CNN LIVE EVENT/SPECIAL
War in Iraq: 7th Marines Advance
Aired April 6, 2003 - 06:06 ET
THIS IS A RUSH TRANSCRIPT. THIS COPY MAY NOT BE IN ITS FINAL FORM AND MAY BE UPDATED.
CAROL COSTELLO, CNN ANCHOR: We're going to talk to Martin Savidge right now who is embedded with the Marines. He is somewhere southeast of Baghdad in the suburbs there.
Martin, bring us up to date from your vantage point.
MARTIN SAVIDGE, CNN CORRESPONDENT: Hello, Carol.
Marines continue to drive in to the southeast portion of Baghdad, as you point out. It has been at times slow and very, almost painful process, painful by the fact that the process has just been moving along so very, very carefully here.
We've now come up against this facility, not sure exactly what it is, although it's either, by its outward appearance, some sort of military installation or some have even suggested that it was a prison. A lot of it is either burned, gutted out or taken damage. There is a lot of artillery that has been flying through the air around here, and it's all U.S. Marine artillery being fired forward to support operations farther in on Baghdad itself. There has been heavy artillery throughout the morning hours. It was clear that as the Marines push forward, they are running into opposition, nothing they say they can not handle, but there is a fight on their hands -- Carol.
COSTELLO: Martin, did you see this Abrams tank that was disabled?
SAVIDGE: We did. Yes, we passed by that a couple of hours ago this morning. And the word we had was that there was apparently shot at it with an RPG. And they were -- it was called, what was it, a mobility target where they essentially hit one of the tracks of that tank and that would essentially stop it in place. Probably because they were under fire, the mechanics couldn't get out and repair it. So rather than leave it behind for somebody else to maybe use, it looks like that they set it afire using some sort of fragmentary grenades or heat grenades and burned it quite severely.
We don't know if anybody was injured when it was struck, we don't know the fate of the crew. We understand that there were at least two other tanks of the 5th Marines that were struck about 48 hours ago in this general vicinity. And as we point out, the fighting still goes on in this area -- Carol.
COSTELLO: Yes, I know it's hard to take out one of these Abrams tanks, so I was wondering what kind of weaponry the Iraqis are using?
SAVIDGE: Well, it can be done with an RPG, if you get a lucky shot, if you hit the tank treads or areas. There are a few vulnerable places. Normally it's not a big deal because the tank treads are easily replaced and they can do it right there on the spot. However, if it's nighttime, if you're in the middle of a firefight, clearly that's not something you're going to waste your time doing. You got to keep the column moving. So what it appears may have happened was that if the tank was disabled, U.S. Marines decided to make sure it was permanently disabled and press on. And it was just too dangerous to probably work on -- Carol.
COSTELLO: I understand. I wanted to ask you, too, about supplies and if the Marines were getting enough food and water?

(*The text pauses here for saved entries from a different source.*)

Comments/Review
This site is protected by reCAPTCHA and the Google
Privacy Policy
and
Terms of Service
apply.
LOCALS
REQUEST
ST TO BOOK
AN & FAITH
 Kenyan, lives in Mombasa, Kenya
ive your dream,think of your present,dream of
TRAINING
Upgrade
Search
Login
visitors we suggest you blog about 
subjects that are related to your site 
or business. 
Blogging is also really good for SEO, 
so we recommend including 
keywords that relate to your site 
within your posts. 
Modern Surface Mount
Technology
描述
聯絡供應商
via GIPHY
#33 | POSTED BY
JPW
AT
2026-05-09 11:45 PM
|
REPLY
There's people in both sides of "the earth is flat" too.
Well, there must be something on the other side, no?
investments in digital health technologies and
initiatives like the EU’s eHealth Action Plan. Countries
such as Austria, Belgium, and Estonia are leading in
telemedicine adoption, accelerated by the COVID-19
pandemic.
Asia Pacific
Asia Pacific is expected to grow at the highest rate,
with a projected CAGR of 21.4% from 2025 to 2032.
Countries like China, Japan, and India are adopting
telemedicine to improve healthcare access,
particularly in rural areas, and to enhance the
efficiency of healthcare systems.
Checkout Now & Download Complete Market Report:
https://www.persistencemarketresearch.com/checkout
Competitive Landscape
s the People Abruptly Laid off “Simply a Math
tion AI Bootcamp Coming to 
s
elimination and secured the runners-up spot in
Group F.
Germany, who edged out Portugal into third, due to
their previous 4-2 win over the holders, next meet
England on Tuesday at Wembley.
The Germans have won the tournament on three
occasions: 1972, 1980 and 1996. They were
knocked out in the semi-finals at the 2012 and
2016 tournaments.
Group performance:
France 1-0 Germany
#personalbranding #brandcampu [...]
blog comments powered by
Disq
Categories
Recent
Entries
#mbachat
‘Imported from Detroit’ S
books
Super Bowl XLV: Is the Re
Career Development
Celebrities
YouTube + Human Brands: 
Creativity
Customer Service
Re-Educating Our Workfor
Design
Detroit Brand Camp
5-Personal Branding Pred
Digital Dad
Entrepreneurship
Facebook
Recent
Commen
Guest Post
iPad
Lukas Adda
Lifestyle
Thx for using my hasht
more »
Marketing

SAVIDGE: No problem there. Supplies continue to pour along. In fact, we're part of a supply column here. And the best news of the day today was the mail got through, and that's a clear sign that they have not yet problems with transporting supplies. If you can get mail in the hands of the U.S. Marines, morale all of a sudden has shot up by about 100 percent, I would say, at least for those Marines that got a letter from home -- Carol.
COSTELLO: I wanted to ask you about this because I know you've been moving through a large part of Iraq and I wondered, as you encounter civilians along the way, if the reception changed as you moved from place to place?
SAVIDGE: Well reception is, for the most part, subdued at this point. I mean we don't get wild cheering crowds coming out. You do get a lot of onlookers, especially when you pass through any sort of heavily populated area or village. Sometimes people give you a thumbs up, others wave, some people blow kisses at you, some people shout I love you, but it's not as if you were running in to a heroes welcome. There aren't many people who speak that much English. Most people tend to be walking rather subdued on the streets waving white flags as they go about, hoping it'll protect them from some sort of military action. So I think people, at this point, are being very guarded. They're not sure what to make of things -- Carol.
COSTELLO: We can understand that. Martin Savidge reporting live from the southeast suburbs of Baghdad.